With that growing systemic risk, the Bank of England has stepped in to buy a lot of UK government bonds to raise the price and lower the interest rate on them. It's doing so at an urgent pace, through to 14 October, and will be carried out "on whatever scale is necessary".
And if you're finding this a bit confusing, you're not alone. The central bank's announcement sent the value of the pound sharply up, very briefly, before going sharply down.
Getting stuck into bond-buying has already taken the interest rate on a 30-year government bond from 5% interest to around 4%. And that feeds through the wholesale market to the mortgage lenders, who are seeking to price the cost of money before they commit to lending.
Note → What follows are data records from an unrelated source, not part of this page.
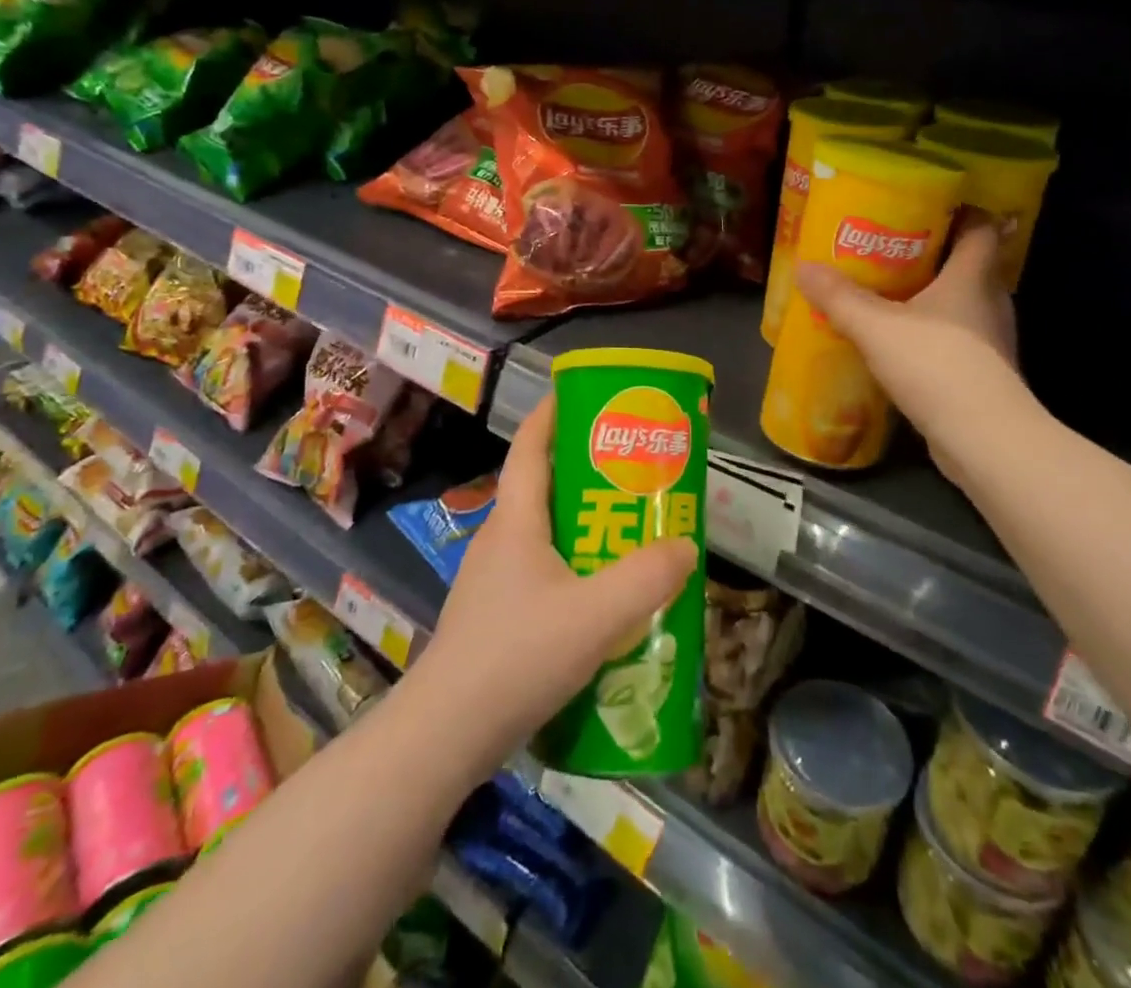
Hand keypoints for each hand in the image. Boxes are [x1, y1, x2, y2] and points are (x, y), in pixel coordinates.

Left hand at [413, 397, 697, 777]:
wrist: (445, 736)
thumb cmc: (517, 656)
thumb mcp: (596, 616)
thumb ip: (647, 579)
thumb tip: (684, 546)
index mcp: (516, 519)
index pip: (530, 445)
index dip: (553, 412)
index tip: (586, 395)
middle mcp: (501, 539)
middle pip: (543, 485)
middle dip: (586, 470)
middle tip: (635, 471)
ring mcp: (494, 580)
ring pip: (544, 533)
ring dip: (584, 523)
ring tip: (631, 531)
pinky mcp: (496, 617)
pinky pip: (542, 572)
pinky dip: (575, 567)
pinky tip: (604, 600)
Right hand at [794, 212, 1019, 489]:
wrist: (983, 438)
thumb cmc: (936, 364)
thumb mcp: (876, 326)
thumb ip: (840, 297)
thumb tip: (804, 267)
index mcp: (973, 277)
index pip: (981, 228)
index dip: (962, 212)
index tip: (928, 207)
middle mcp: (990, 302)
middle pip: (969, 265)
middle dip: (934, 255)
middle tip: (891, 251)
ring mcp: (991, 341)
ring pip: (962, 306)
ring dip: (931, 299)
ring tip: (888, 297)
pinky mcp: (984, 375)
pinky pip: (956, 341)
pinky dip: (932, 336)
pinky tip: (900, 346)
Many of them have temporarily withdrawn from the market, to await developments, but with the certainty that when they will return, their interest rates will be higher.
And while these may look similar to the rates being paid before the 2008 financial crash - since when, interest rates have been exceptionally low - the gearing of loans has changed a lot.
Property prices have risen faster than incomes, the ratio of loan-to-income is also up, so servicing a bigger mortgage than in past decades at even 4 or 5% feels like a much heavier burden than it used to do.
Will it affect the housing market? Certainly. But we don't yet know how. It's a reasonable bet that recent rapid inflation in the price of a home will at least slow up. Some lenders are war-gaming a significant fall in prices.
That's the story so far. There's lots of it still to go. The price to Britain's economic credibility won't become clear for some time. And there's the fall-out politically for a prime minister and chancellor whose term in office looks to have started very, very badly.